§ **The records**:
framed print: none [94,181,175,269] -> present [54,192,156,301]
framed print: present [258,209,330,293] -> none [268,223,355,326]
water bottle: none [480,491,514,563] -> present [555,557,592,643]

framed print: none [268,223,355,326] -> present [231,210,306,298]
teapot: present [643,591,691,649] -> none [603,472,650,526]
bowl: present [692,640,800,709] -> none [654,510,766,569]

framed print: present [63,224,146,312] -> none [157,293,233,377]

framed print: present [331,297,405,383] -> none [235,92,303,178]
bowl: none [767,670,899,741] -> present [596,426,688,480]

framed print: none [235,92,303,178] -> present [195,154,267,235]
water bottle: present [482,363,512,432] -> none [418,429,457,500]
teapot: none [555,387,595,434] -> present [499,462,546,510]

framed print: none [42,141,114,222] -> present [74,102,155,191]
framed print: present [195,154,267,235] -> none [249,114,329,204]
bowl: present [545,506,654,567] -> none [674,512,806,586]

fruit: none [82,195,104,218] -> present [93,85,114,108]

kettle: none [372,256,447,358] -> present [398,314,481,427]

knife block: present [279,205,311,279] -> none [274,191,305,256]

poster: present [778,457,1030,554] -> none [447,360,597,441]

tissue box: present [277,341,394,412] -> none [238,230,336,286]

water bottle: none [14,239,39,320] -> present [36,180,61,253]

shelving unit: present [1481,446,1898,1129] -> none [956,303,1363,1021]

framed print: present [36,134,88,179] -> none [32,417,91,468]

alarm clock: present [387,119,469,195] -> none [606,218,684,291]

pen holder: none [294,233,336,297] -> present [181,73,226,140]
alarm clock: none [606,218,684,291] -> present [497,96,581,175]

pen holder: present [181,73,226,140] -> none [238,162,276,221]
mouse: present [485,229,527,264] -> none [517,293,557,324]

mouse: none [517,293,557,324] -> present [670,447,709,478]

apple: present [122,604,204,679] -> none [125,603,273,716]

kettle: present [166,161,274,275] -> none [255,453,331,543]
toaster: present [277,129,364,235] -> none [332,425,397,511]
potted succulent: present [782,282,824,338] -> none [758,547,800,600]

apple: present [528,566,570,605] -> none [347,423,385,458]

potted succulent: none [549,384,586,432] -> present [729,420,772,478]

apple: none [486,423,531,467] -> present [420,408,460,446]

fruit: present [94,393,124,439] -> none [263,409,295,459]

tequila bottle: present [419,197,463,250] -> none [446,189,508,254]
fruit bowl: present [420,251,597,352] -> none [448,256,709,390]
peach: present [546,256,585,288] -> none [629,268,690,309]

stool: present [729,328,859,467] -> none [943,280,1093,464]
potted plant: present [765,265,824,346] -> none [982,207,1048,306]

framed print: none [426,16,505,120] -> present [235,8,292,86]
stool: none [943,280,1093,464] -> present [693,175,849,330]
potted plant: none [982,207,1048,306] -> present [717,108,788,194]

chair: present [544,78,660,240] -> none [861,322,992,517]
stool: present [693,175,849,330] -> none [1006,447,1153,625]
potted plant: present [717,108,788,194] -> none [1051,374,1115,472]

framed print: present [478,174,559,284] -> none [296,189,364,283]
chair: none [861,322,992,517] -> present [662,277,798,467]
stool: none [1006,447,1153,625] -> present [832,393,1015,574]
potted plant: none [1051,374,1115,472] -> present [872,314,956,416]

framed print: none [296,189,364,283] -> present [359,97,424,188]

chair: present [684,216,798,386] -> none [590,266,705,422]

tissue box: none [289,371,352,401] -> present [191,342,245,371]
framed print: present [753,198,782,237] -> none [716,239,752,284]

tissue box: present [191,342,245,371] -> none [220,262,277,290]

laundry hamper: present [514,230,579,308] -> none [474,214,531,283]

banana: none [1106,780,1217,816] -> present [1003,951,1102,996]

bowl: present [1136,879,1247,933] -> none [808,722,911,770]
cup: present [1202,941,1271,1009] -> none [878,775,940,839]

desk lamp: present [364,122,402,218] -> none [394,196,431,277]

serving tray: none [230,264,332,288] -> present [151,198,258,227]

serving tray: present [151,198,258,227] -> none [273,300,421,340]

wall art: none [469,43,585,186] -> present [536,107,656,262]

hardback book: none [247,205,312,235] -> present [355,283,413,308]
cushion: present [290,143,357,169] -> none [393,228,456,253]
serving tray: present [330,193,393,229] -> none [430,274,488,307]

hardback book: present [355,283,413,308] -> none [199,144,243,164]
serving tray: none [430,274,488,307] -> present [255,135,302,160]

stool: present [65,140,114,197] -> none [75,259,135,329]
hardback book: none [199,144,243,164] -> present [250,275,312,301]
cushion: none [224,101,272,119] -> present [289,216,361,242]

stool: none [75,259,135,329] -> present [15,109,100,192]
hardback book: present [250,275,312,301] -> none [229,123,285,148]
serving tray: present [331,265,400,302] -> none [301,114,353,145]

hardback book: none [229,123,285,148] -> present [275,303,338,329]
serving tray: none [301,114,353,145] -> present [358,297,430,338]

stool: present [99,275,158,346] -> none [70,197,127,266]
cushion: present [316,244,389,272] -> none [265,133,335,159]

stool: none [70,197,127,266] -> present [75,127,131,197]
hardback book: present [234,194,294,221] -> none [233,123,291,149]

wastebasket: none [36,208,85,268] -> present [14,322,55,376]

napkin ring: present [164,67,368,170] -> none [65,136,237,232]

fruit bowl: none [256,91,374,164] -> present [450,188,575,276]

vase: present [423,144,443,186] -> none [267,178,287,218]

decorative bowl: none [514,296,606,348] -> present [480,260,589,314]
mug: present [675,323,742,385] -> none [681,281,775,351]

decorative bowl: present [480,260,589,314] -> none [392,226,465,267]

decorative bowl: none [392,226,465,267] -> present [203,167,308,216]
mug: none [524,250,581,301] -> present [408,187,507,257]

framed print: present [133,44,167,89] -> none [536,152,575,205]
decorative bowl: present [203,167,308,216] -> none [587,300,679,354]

§ **Written task**: Look for the string "chair" in the records, and copy every line where it is found.

§ **Exercise answer**:
chair: present [544,78,660,240] -> none [861,322,992,517]
chair: none [861,322,992,517] -> present [662,277,798,467]
chair: present [684,216,798,386] -> none [590,266,705,422]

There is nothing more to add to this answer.